● **Written exercise A**: Please return the passage of the housing article starting at "Affordable housing group" and ending at "meeting April 28.".
● **Written exercise B**:
Answer these questions from the housing article:
(i) Which organization is Marshall Hickman with?
(ii) Who took the photo?
(iii) Which real estate company is Emily Johnson Musick with?
● **Written exercise C**:
For each statement, decide whether the housing article supports it, and quote the words that settle it:
(i) The Grangeville Chamber of Commerce Quarterly meeting took place on April 28.
(ii) The Affordable Housing Foundation had spent less than six months planning.
(iii) Emily Johnson Musick spoke about the group to the Chamber participants.

News and information from our partners

Affordable housing group hopes to build as early as 2017

“There is not enough housing in Idaho County..."

Marshall Hickman with Affordable Housing Foundation presents some facts at the April 28 Grangeville Chamber of Commerce Quarterly meeting.

Photo by Lorie Palmer
Marshall Hickman with Affordable Housing Foundation presents some facts at the April 28 Grangeville Chamber of Commerce Quarterly meeting.

— After more than a year of planning and discussions, the Affordable Housing Foundation (AHF) is planning to take action to help secure reasonably priced accommodations in the area.

Emily Johnson Musick of United Country Real Estate in Grangeville spoke about the group to the Grangeville Chamber of Commerce participants at the quarterly meeting April 28.

● **Listed entries**:
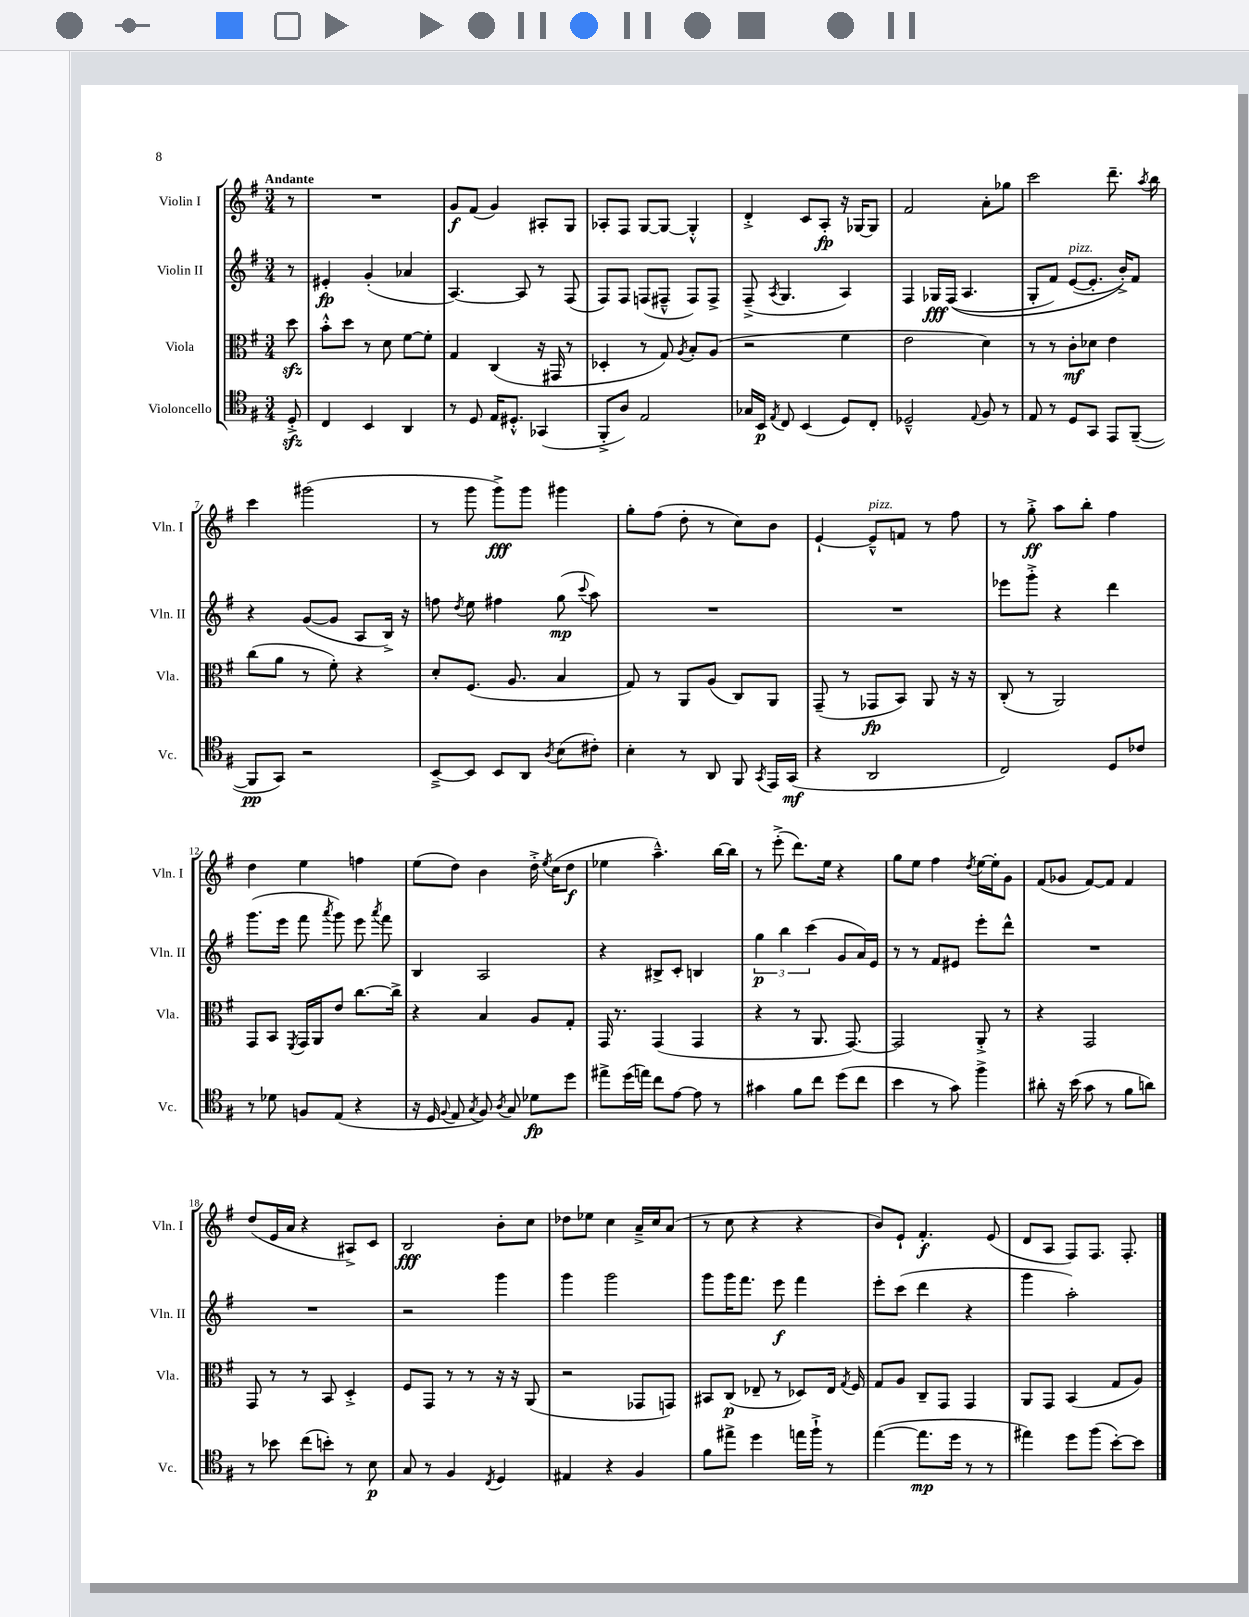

**kern	**dynam	**kern	**dynam	**kern	**dynam	**kern	**dynam
*part4	*part4	*part3	*part3	*part2	*part2	*part1	*part1
*staff4	*staff4	*staff3	*staff3	*staff2	*staff2	*staff1	*staff1
*I"Violoncello	*	*I"Viola	*	*I"Violin II	*	*I"Violin I	*
*I'Vc.	*	*I'Vla.	*	*I'Vln. II	*	*I'Vln. I	*
*clefC4	*	*clefC3	*	*clefG2	*	*clefG2	*
*k[f#]	*	*k[f#]	*	*k[f#]	*	*k[f#]	*
*M3/4	*	*M3/4	*	*M3/4	*	*M3/4	*
=	=	=	=	=	=	=	=
!	!	!	!	!	!	!LO:TX:a:B:t=Andante	!
8Dzz'^/	.	8ddzz\	.	8r	.	8r	.
=1	=1	=1	=1	=1	=1	=1	=1
4C/	.	8b'^^\L	.	4e#X'/	fp	2.r	.
.	.	8dd\J	.	.	.	.	.
4BB/	.	8r	.	(4g'/	.	.	.
.	.	8d\	.	.	.	.	.
4AA/	.	[8f#\L	.	4a-X/	.	.	.
.	.	8f#'\J]	.	.	.	.	.
=2	=2	=2	=2	=2	=2	=2	=2
8r	.	4G/	.	[4.A/)	.	8g/L	f
8D/	.	.	.	.	.	(8f#/J	.
16E/KL	.	(4C/	.	.	.	4g/)	.
8.D#X'^^/J	.	.	.	.	.	.	.
.	.	.	.	8A/]	.	.	.
(4GG-X/	.	16r	.	8r	.	8A#X'/L	.
.	.	16GG#X/	.	.	.	.	.
.	.	8r	.	(8F#/	.	8G/J	.
=3	=3	=3	=3	=3	=3	=3	=3
8FF#'^/L	.	4D-X'/	.	8F#/L)	.	8A-X'/L	.
8A/J)	.	.	.	8F#/J	.	8F#/J	.
2E/	.	8r	.	(8Fn/L	.	[8G/L	.
.	.	8G/)	.	8F#X~^^/J	.	8G/J_	.
.	.	8qA/	.	.	.	.	.
.	.	8B'/L	.	8F#/L)	.	4G'^^/]	.
.	.	(8A/J	.	8F#^/J	.	.	.
=4	=4	=4	=4	=4	=4	=4	=4
16G-X/LL	.	2r	.	(8F#~^/	.	4d'^/	.
16BB/JJ	p	.	.	.	.	.	.
8qE/	.	.	.	8qA/	.	.	.
8C/	.	.	.	4.G/	.	.	.
(4BB/	.	.	.	.	.	8c/L	.
.	.	.	.	.	.	8A'/J	fp
8D/L)	.	4f#\	.	4A/)	.	16r	.
.	.	.	.	.	.	[16G-X/KL	.
8C'/J	.	.	.	.	.	8G-/J]	.
=5	=5	=5	=5	=5	=5	=5	=5
2D-X~^^/	.	2e\	.	4F#/	.	2f#/	.
.	.	.	.	16G-X/LL	fff	.	.
.	.	.	.	((16F#/JJ	.	.	.
.	.	.	.	4.A/	.	.	.
8qqE/	.	.	.	.	.	.	.
8F#/	.	4d\)	.	.	.	8a'\L	.
8r	.	.	.	.	.	8gg-X\J	.
=6	=6	=6	=6	=6	=6	=6	=6
8E/	.	8r	.	8G'/L	.	2ccc\	.
8r	.	8r	.	8f#/J)	.	.	.
!	!	!	!	!LO:TX:a:i:t=pizz.	!	!	!
8D/L	.	8c'\L	mf	([8e/L	.	.	.
8GG/J	.	8d-X\J	.	8.e'/J]	.	.	.
8EE/L	.	4e\	.	.	.	8.ddd~\	.
.	.	.	.	16b'^/KL))	.	.	.
([8FF#~/J	.	.	.	8f#/J	.	.	.
.	.	.	.	.	.	8qaa/	.
.	.	.	.	.	.	16bb\	.
!!LO:LB:g=z
=7	=7	=7	=7	=7	=7	=7	=7
8FF#/L]	pp	(8cc\L	.	4r	.	4ccc\	.
8GG/J)	.	8a\J	.	.	.	.	.
2r	.	8r	.	([8g/L	.	(2ggg#X\	.
.	.	8f#'\)	.	8g/J]	.	.	.
.	.	4r	.	8A/L	.	.	.
.	.	.	.	16B^/Jk)	.	.	.
.	.	.	.	16r	.	.	.
=8	=8	=8	=8	=8	=8	=8	=8
[8BB~^/L	.	8d'/L	.	8ffn\	.	8r	.
.	.	.	.	8qdd/	.	.	.
8BB/J]	.	(8.F#/J	.	8ee\	.	8ggg\	.
8BB/L	.	.	.	4ff#X\	.	8ggg^\L)	fff
.	.	8.A/	.	.	.	.	.
8AA/J	.	.	.	.	.	8ggg\J	.
8qA/	.	.	.	.	.	.	.
(8B\L	.	4B/	.	(8gg\	mp	4ggg#X\	.
.	.	.	.	8qqccc/	.	.	.
8c#X'\J)	.	.	.	8aa\)	.	.	.
=9	=9	=9	=9	=9	=9	=9	=9
4B'\	.	8G/)	.	2.r	.	8gg'\L	.
.	.	8r	.	.	.	(8ff#\J	.
8r	.	8AA/L	.	.	.	8dd'\	.
8AA/	.	(8A/J	.	.	.	8r	.
8FF#/	.	8C/L)	.	.	.	8cc\L)	.
8qGG/	.	.	.	.	.	.	.
16EE/LL	.	8AA/J	.	.	.	8b\J	.
(16GG/JJ	mf	.	.	.	.	.	.
=10	=10	=10	=10	=10	=10	=10	=10
4r	.	(8GG~/	.	2.r	.	[4e`/	.
.	.	8r	.	.	.	.	.
!	!	!	!	!	!	!LO:TX:a:i:t=pizz.	!
2AA/	.	8GG-X/L	fp	.	.	8e~^^/L]	.
.	.	8BB/J)	.	.	.	8fn/J	.
.	.	8AA/	.	.	.	8r	.
.	.	16r	.	.	.	8ff#\	.
.	.	16r	.	.	.	.	.
=11	=11	=11	=11	=11	=11	=11	=11
2C/)	.	(8C'/	.	8eee-X\L	.	8r	.
.	.	8r	.	8ggg'^\J	.	8gg'^\	ff
.	.	2AA/)	.	4r	.	8aa\L	.
.	.	.	.	.	.	8bb'\J	.
8D/L	.	.	.	4ddd\	.	4ff#\	.
8c-X/J	.	.	.	.	.	.	.
!!LO:LB:g=z
=12	=12	=12	=12	=12	=12	=12	=12
8r	.	8GG/L	.	(8.ggg\L	.	4dd\	.
8d-X\	.	8BB/J	.	.	.	.	.
.	.	.	.	16eee\Jk	.	.	.
.	.	8qFF#/	.	.	.	.	.
8Fn/L	.	16GG/LL	.	8fff#\	.	4ee\	.
.	.	16AA/J	.	.	.	.	.
.	.	.	.	8qaaa/	.	.	.
(8E/J	.	8e/J	.	8ggg\)	.	.	.
4r	.	[8.cc\L	.	8eee\	.	4ffn\	.
.	.	.	.	8qaaa/	.	.	.
.	.	.	.	8fff#\	.	.	.
.	.	16cc^\Jk]	.	.	.	.	.
=13	=13	=13	=13	=13	=13	=13	=13
16r	.	4r	.	4B/	.	(8ee\L	.
16D/	.	.	.	.	.	.	.
8qqF#/	.	.	.	.	.	.	.
8E/	.	.	.	.	.	8dd\J)	.
8qG/	.	.	.	.	.	.	.
8F#/)	.	4B/	.	2A/	.	4b\	.
8qA/	.	.	.	.	.	.	.
8G/	.	.	.	.	.	.	.
8d-X\L	fp	8A/L	.	.	.	16dd'^\	.
.	.	.	.	.	.	8qee/	.
.	.	.	.	.	.	(16cc\KL	.
8dd\J	.	8G'/J	.	.	.	8dd\J	f
=14	=14	=14	=14	=14	=14	=14	=14
8ee#X^\L	.	16GG/	.	4r	.	4ee-X\	.
.	.	8.r	.	.	.	.	.
(16dd\L	.	.	.	.	.	.	.
16een\JJ)	.	.	.	.	.	.	.
8cc\L	.	(4GG/	.	8B#X^/L	.	4.aa~^^\)	.
[8e\J	.	.	.	8c'/J	.	.	.
8e\]	.	4GG/	.	4Bn/	.	.	.
8r	.	.	.	.	.	[16bb\LL	.
.	.	.	.	.	.	16bb\JJ]	.
=15	=15	=15	=15	=15	=15	=15	=15
4g#X\	.	4r	.	6gg\	p	8r	.
.	.	.	.	.	.	(8eee'^\	.
.	.	.	.	6bb\	.	.	.
8f#\L	.	8r	.	.	.	8.ddd\L)	.
.	.	.	.	(6ccc\	.	.	.
8cc\J	.	8.AA/	.	.	.	.	.
.	.	.	.	.	.	16ee\Jk	.
(8dd\L	.	.	.	8g/L	.	4r	.
.	.	[8.GG/)	.	.	.	.	.
8cc\J	.	.	.	16a/L)	.	.	.
.	.	.	.	16e/JJ	.	.	.
=16	=16	=16	=16	=16	=16	=16	=16
4b\	.	2GG/]	.	8r	.	8gg\L	.
.	.	.	.	8r	.	8ee\J	.
8r	.	.	.	8f#/L	.	4ff#\	.
8g\)	.	.	.	8e#X/J	.	.	.
.	.	.	.	.	.	8qdd/	.
4ff#^\	.	8AA'^/	.	8eee'\L	.	[16ee\LL	.
.	.	.	.	.	.	16ee'\J]	.
.	.	8r	.	8ddd^^\J	.	8g\J	.
=17	=17	=17	=17	=17	=17	=17	=17
8a#X'\	.	4r	.	2.r	.	(8f#/L	.
16r	.	.	.	.	.	8g-X/J	.
(16b\	.	.	.	.	.	.	.
8g\	.	2GG/	.	.	.	[8f#/L)	.
8r	.	.	.	.	.	8f#/J]	.
8f#\L	.	.	.	.	.	4f#/	.
8an\J)	.	.	.	.	.	.	.
!!LO:LB:g=z
=18	=18	=18	=18	=18	=18	=18	=18
8r	.	8GG/	.	2.r	.	(8dd/L	.
8b-X\	.	8r	.	.	.	16e/L	.
.	.	.	.	.	.	16a/JJ	.
(8cc\L	.	8r	.	.	.	4r	.
8bn'\J)	.	8BB/	.	.	.	.	.
8r	.	4D'^/	.	.	.	8A#X^/L)	.
8B\	p	.	.	.	.	8c/J	.
=19	=19	=19	=19	=19	=19	=19	=19
8G/	.	8F#/L	.	2r	.	2B/	fff
8r	.	8GG/J	.	.	.	.	.
4F#/	.	8r	.	.	.	.	.
.	.	8r	.	.	.	.	.
8qC/	.	.	.	.	.	.	.
4D/	.	16r	.	4ggg\	.	8b'\L	.
.	.	16r	.	.	.	.	.
.	.	(8AA/	.	.	.	8cc\J	.
=20	=20	=20	=20	=20	=20	=20	=20
4E#X/	.	2r	.	4ggg\	.	8dd-X\L	.
.	.	.	.	.	.	8ee-X\J	.
4r	.	.	.	2ggg\	.	4cc\	.
4F#/	.	8GG-X/L	.	.	.	16a~^/LL	.
.	.	.	.	.	.	16cc/J	.
.	.	8GGn/J)	.	.	.	(8a/J	.
=21	=21	=21	=21	=21	=21	=21	=21
8f#\L	.	8BB#X/L	.	8ggg\L	.	8r	.
8ee#X^\J	.	(8C/J	p	16ggg\K	.	8cc\	.
.	.	.	.	8.fff#\J	.	.	.
4dd\	.	8E-X~/	.	.	.	4r	.
.	.	8r	.	8eee\	f	.	.
16een\LL	.	8D-X/L)	.	4fff#\	.	4r	.
16ff#`^\JJ	.	.	.	.	.	.	.
8r	.	16E-/Jk	.	.	.	.	.
.	.	8qG/	.	.	.	.	.
.	.	16F#/	.	.	.	.	.
=22	=22	=22	=22	=22	=22	=22	=22
([4ee\	.	8G/L	.	8eee'\L	.	8b/L)	.
.	.	8A/J	.	(8ccc\J	.	8e`/J	.
8.ee\L]	mp	8C~/L	.	4ddd\	.	4.f#'/	f
.	.	8GG/J	.	.	.	.	.
16dd\Jk	.	.	.	.	.	.	.
8r	.	4GG/	.	4r	.	.	.
8r	.	.	.	.	.	(8e/	.
=23	=23	=23	=23	=23	=23	=23	=23
4ee#X\)	.	8AA/L	.	4ggg\	.	8d/L	.
.	.	8GG/J	.	.	.	8A/J	.
8dd\L	.	(4BB/	.	2aa'\)	.	8F#/L)	.
(8ff#\J	.	.	.	.	.	8.F#/J	.
[8b'\L)	.	8G/L	.	.	.	.	.
.	.	.	.	.	.	8.F#'/	.
8b\J]	.	8A/J)	.	.	.	.	.
==	==	==	==	==	==	==	==
*-	*-	*-	*-	*-	*-	*-	*-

● **Written answer A**:
Affordable housing group hopes to build as early as 2017

“There is not enough housing in Idaho County..."

Marshall Hickman with Affordable Housing Foundation presents some facts at the April 28 Grangeville Chamber of Commerce Quarterly meeting.

Photo by Lorie Palmer
Marshall Hickman with Affordable Housing Foundation presents some facts at the April 28 Grangeville Chamber of Commerce Quarterly meeting.

— After more than a year of planning and discussions, the Affordable Housing Foundation (AHF) is planning to take action to help secure reasonably priced accommodations in the area.

Emily Johnson Musick of United Country Real Estate in Grangeville spoke about the group to the Grangeville Chamber of Commerce participants at the quarterly meeting April 28.

● **Written answer B**:
(i) Affordable Housing Foundation
(ii) Lorie Palmer
(iii) United Country Real Estate in Grangeville

● **Written answer C**:
(i) Yes: "the April 28 Grangeville Chamber of Commerce Quarterly meeting"
(ii) No: "After more than a year of planning and discussions"
(iii) Yes: "spoke about the group to the Grangeville Chamber of Commerce participants"